Ainsi, un échange de textos obtenu par les enquêteurs montre que, dès le 4 janvier 2021, Kylie Kremer, organisatrice de la manifestation d’appui à Trump à l’Ellipse, terrain situé près de la Maison-Blanche, a écrit à un proche de Trump que le président allait « de façon inattendue lancer un appel à marcher vers la Capitole ».

Idem avec Ali Alexander, militant d’extrême droite qui, dans un message le 5 janvier, écrivait : « Trump est censé nous ordonner de marcher vers le Capitole à la fin de son discours, mais nous verrons. »

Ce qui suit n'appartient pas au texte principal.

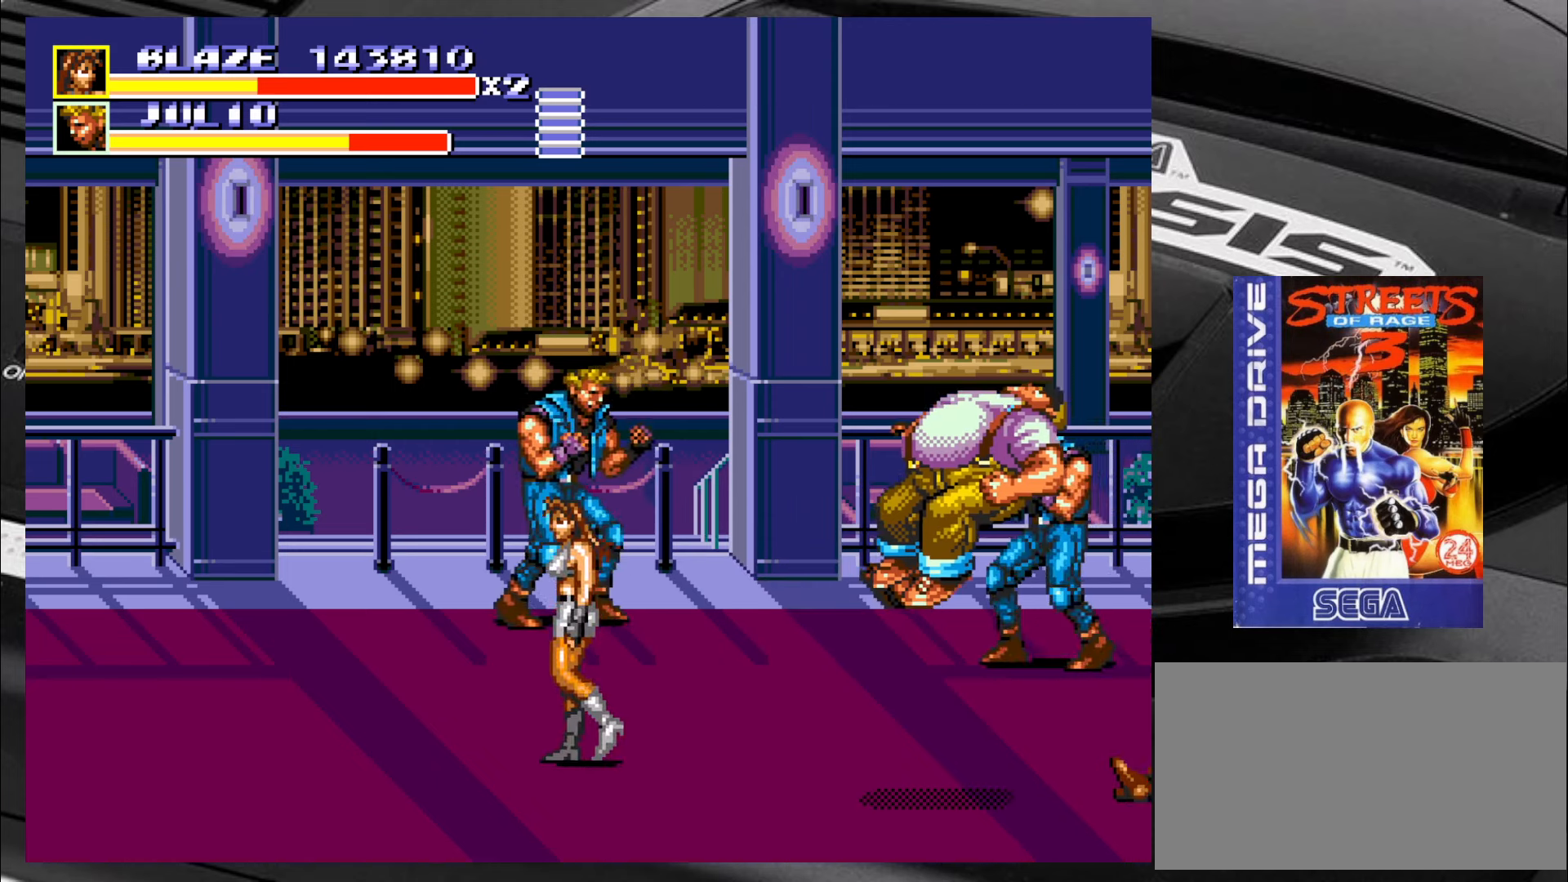
{"buttons": ["CIRCLE"], "left_stick": "up-right", "events": [[367, "left_stick", "up-right"], [500, "CIRCLE", "down"]]}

Des extraits vidéo ont aussi montré deux proches de Trump, Roger Stone et Michael Flynn, frayer avec des membres des Proud Boys et des Oath Keepers et même recevoir leur protection.

« [Sa] rhétorique a tué quelqu’un »

Dans un échange avec une collègue, Katrina Pierson, l’ancien directeur de campagne de Trump Brad Parscale a évoqué « un président en fonction qui sollicite une guerre civile » avant d’ajouter que « la rhétorique de Trump a tué quelqu’un », à propos d’une militante morte durant l’insurrection.

« Il y avait à certains moments des armes pointées vers des agents des forces de l’ordre », a de son côté dit M. Van Tatenhove à propos de l’assaut du 6 janvier. Après un long soupir, il a poursuivi.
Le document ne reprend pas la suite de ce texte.